Ce rassemblement, animé par le comité de para-équestre de la FEI, a débuté jeudi 23 et vendredi 24 mai par un séminaire dédié aux classificateurs. Près d’une vingtaine de personnes a pris part à ce cours FEI mené par l’Australienne Sharyn Gregory et ponctué par les interventions de Lynn Lawford, Kerry Sower et Lindsay Sowers.
 
Qu’est qu’un classificateur? Afin de connaître son grade, un athlète paralympique doit rencontrer un classificateur. Celui-ci, issu du monde médical, kinésithérapeute ou physiothérapeute, définit alors la classification fonctionnelle de l’athlète ceci dans un souci d’équité sportive. La formation de davantage de classificateurs est un des chantiers entrepris par la Fédération française d’équitation pour accompagner le para-dressage depuis l’attribution de la délégation de la discipline en 2016. L’objectif est de constituer un réseau national de classificateurs à disposition des cavaliers en situation de handicap qui souhaitent pratiquer en compétition. La FEI a d’ailleurs souligné l’importance de continuer à former les officiels.
 
Le week-end a été consacré au forum FEI sur les sports para-équestres réunissant plus de soixante personnes issues de vingt-trois nations différentes. Tous les acteurs du para-dressage, cavaliers, chefs d’équipe, juges et entraîneurs étaient ainsi réunis dans le but de réfléchir ensemble au développement de la discipline. Fanny Delaval, conseillère technique nationale pour le para-dressage et Philippe Célerier, sélectionneur national, participaient au forum pour la France. Frédéric Bouix, délégué général de la FFE a introduit ces deux jours en soulignant «l’importance qu’occupe cette thématique actuellement à la FFE et la nécessité de sensibiliser et d’éduquer l’ensemble des acteurs du monde équestre aux bienfaits de la médiation animale pour les publics sensibles».
 
Samedi, une démonstration en carrière a été proposée aux participants. Deux cavaliers para français ont joué aux « cobayes » sous les yeux d’un entraîneur, Michel Assouline, d’un membre du Comité para-équestre de la FEI, David Hamer et d’un autre cavalier para, Rodolpho Riskalla, cavalier brésilien de para-dressage, médaillé d’argent aux derniers Jeux équestres mondiaux à Tryon. Ce dernier a également apporté son témoignage sur son sport et les perspectives d’évolution de la discipline. Un état des lieux sur l’avancement des travaux menés par le groupe de travail de dressage à la FEI a été fait par Bettina de Rham, directrice du département dressage, para-dressage, reining et voltige. La FEI souhaite notamment une objectivisation des classifications en s’appuyant davantage sur des mesures scientifiques.  Ces nouveautés devraient voir le jour d’ici 2021. De nombreux thèmes, tels que les aides compensatoires ou l’évaluation de la qualité des chevaux afin de trouver les meilleures associations possibles, ont été abordés.
 
Dimanche, en prévision des Jeux olympiques de Tokyo (JAP) un point a été fait afin de préparer au mieux les athlètes aux conditions climatiques. Le bien-être et la protection ont été au centre des discussions. Dans cette optique, la FEI souhaiterait développer un programme d’entraînement pour tous les niveaux. L’après-midi a été consacré à des tables rondes sur différentes thématiques telles que: Comment adapter les formats de compétitions?; Comment attirer plus de jeunes à la pratique du para-dressage?; Comment développer ce sport dans de nouveaux pays voire développer de nouvelles disciplines para-équestres?
 
Il en est ressorti que des compétitions de niveaux 1* et 2* devraient voir le jour afin de permettre une évolution plus progressive des couples et ainsi faciliter l’accès au haut niveau à plus de cavaliers. 
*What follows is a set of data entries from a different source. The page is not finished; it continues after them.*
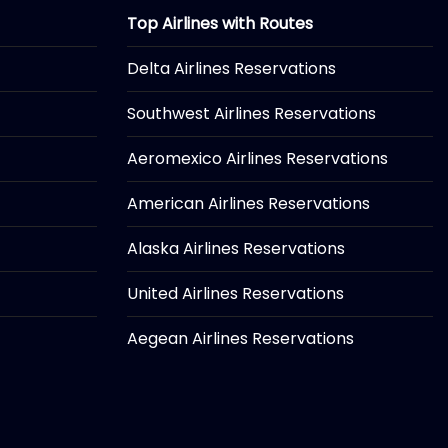
Top Airlines with Routes
Delta Airlines Reservations
Southwest Airlines Reservations
Aeromexico Airlines Reservations
American Airlines Reservations
Alaska Airlines Reservations
United Airlines Reservations
Aegean Airlines Reservations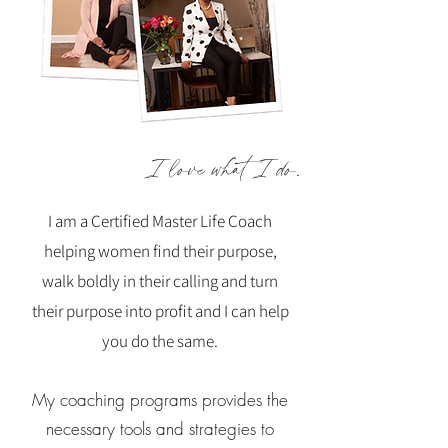
I love what I do.
I am a Certified Master Life Coach
helping women find their purpose,
walk boldly in their calling and turn
their purpose into profit and I can help
you do the same.
My coaching programs provides the
necessary tools and strategies to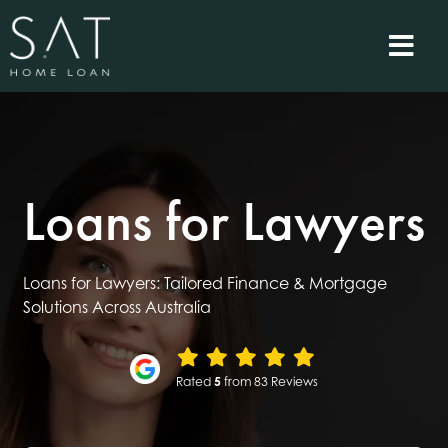
Loans for Lawyers
Loans for Lawyers: Tailored Finance & Mortgage
Solutions Across Australia
Rated
5
from 83 Reviews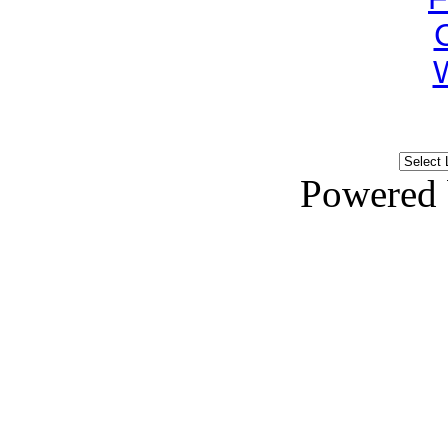
Powered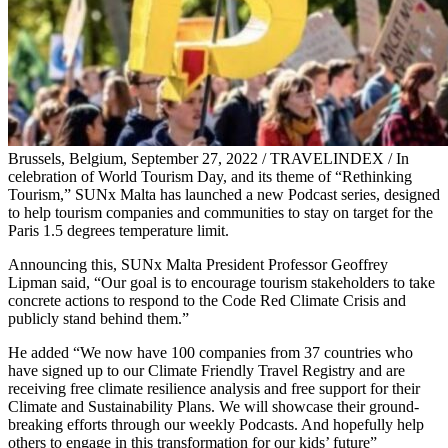
Brussels, Belgium, September 27, 2022 / TRAVELINDEX / In
celebration of World Tourism Day, and its theme of “Rethinking
Tourism,” SUNx Malta has launched a new Podcast series, designed
to help tourism companies and communities to stay on target for the
Paris 1.5 degrees temperature limit.
Announcing this, SUNx Malta President Professor Geoffrey
Lipman said, “Our goal is to encourage tourism stakeholders to take
concrete actions to respond to the Code Red Climate Crisis and
publicly stand behind them.”
He added “We now have 100 companies from 37 countries who
have signed up to our Climate Friendly Travel Registry and are
receiving free climate resilience analysis and free support for their
Climate and Sustainability Plans. We will showcase their ground-
breaking efforts through our weekly Podcasts. And hopefully help
others to engage in this transformation for our kids’ future”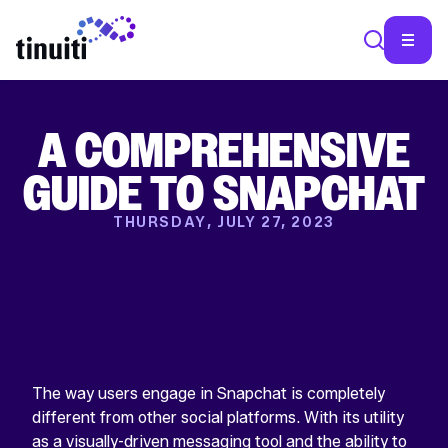
A COMPREHENSIVE
SEA
GUIDE TO SNAPCHAT
THURSDAY, JULY 27, 2023
The way users engage in Snapchat is completely
different from other social platforms. With its utility
as a visually-driven messaging tool and the ability to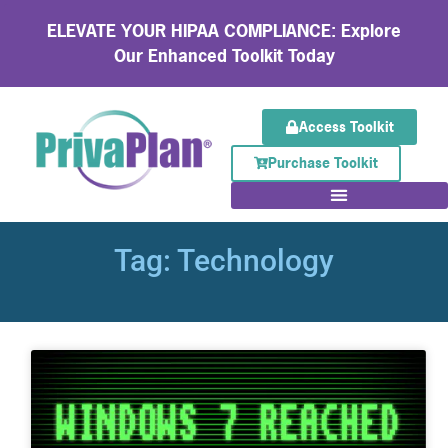
ELEVATE YOUR HIPAA COMPLIANCE: Explore
Our Enhanced Toolkit Today
Access Toolkit
Purchase Toolkit
Tag: Technology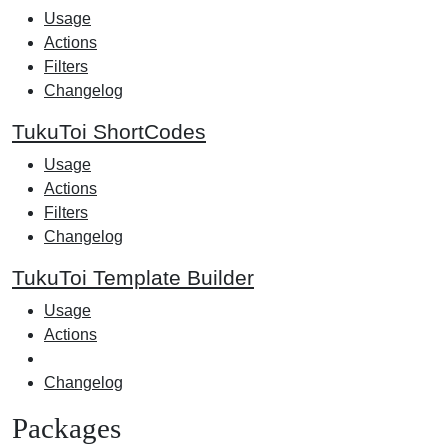
Usage
Actions
Filters
Changelog
TukuToi ShortCodes
Usage
Actions
Filters
Changelog
TukuToi Template Builder
Usage
Actions
Changelog
Packages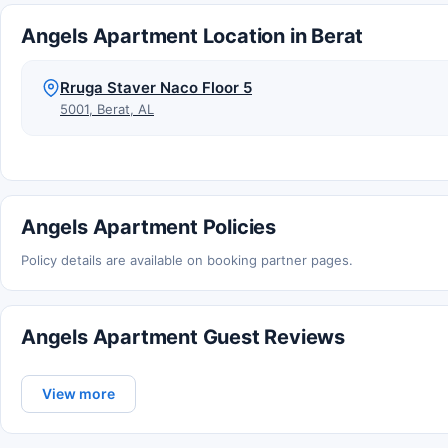
Angels Apartment Location in Berat
Rruga Staver Naco Floor 5
5001, Berat, AL
Angels Apartment Policies
Policy details are available on booking partner pages.
Angels Apartment Guest Reviews
View more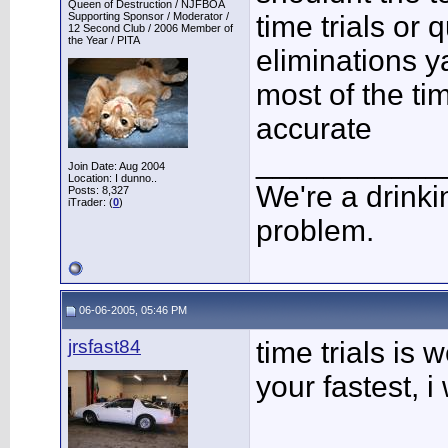
Queen of Destruction / NJFBOA
Supporting Sponsor / Moderator /
time trials or 
12 Second Club / 2006 Member of
the Year / PITA
eliminations y
most of the ti
accurate
___________
Join Date: Aug 2004
Location: I dunno..
We're a drinki
Posts: 8,327
iTrader: (
0
)
problem.
06-06-2005, 05:46 PM
jrsfast84
time trials is
your fastest, i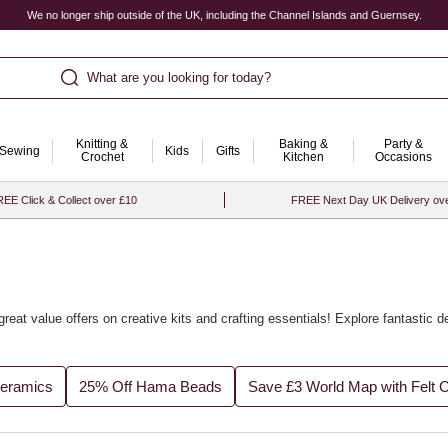
We no longer ship outside of the UK, including the Channel Islands and Guernsey.
What are you looking for today?
Knitting &
Baking &
Party &
Sewing
Kids
Gifts
Crochet
Kitchen
Occasions
EE Click & Collect over £10
FREE Next Day UK Delivery ov
great value offers on creative kits and crafting essentials! Explore fantastic 
Ceramics
25% Off Hama Beads
Save £3 World Map with Felt 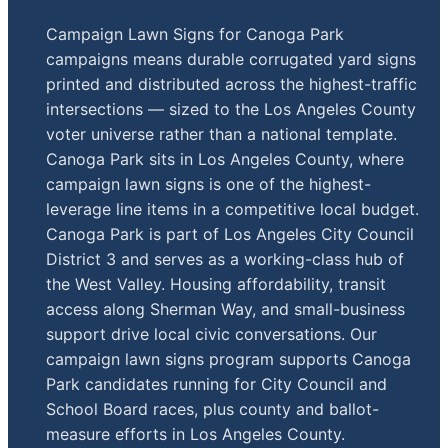
Campaign Lawn Signs for Canoga Park
campaigns means durable corrugated yard signs
printed and distributed across the highest-traffic
intersections — sized to the Los Angeles County
voter universe rather than a national template.
Canoga Park sits in Los Angeles County, where
campaign lawn signs is one of the highest-
leverage line items in a competitive local budget.
Canoga Park is part of Los Angeles City Council
District 3 and serves as a working-class hub of
the West Valley. Housing affordability, transit
access along Sherman Way, and small-business
support drive local civic conversations. Our
campaign lawn signs program supports Canoga
Park candidates running for City Council and
School Board races, plus county and ballot-
measure efforts in Los Angeles County.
«Nous avons reçu beaucoup d’informations durant ce séminaire. C’est toujours intéressant de rencontrer tous les acteurs de la discipline et de développer notre réseau. Nous avons pu remonter les interrogations que nous avons à la FEI et montrer aussi ce que nous avons mis en place, notamment les Master Class. Les retours ont été bons alors ça nous encourage», a confié Fanny Delaval.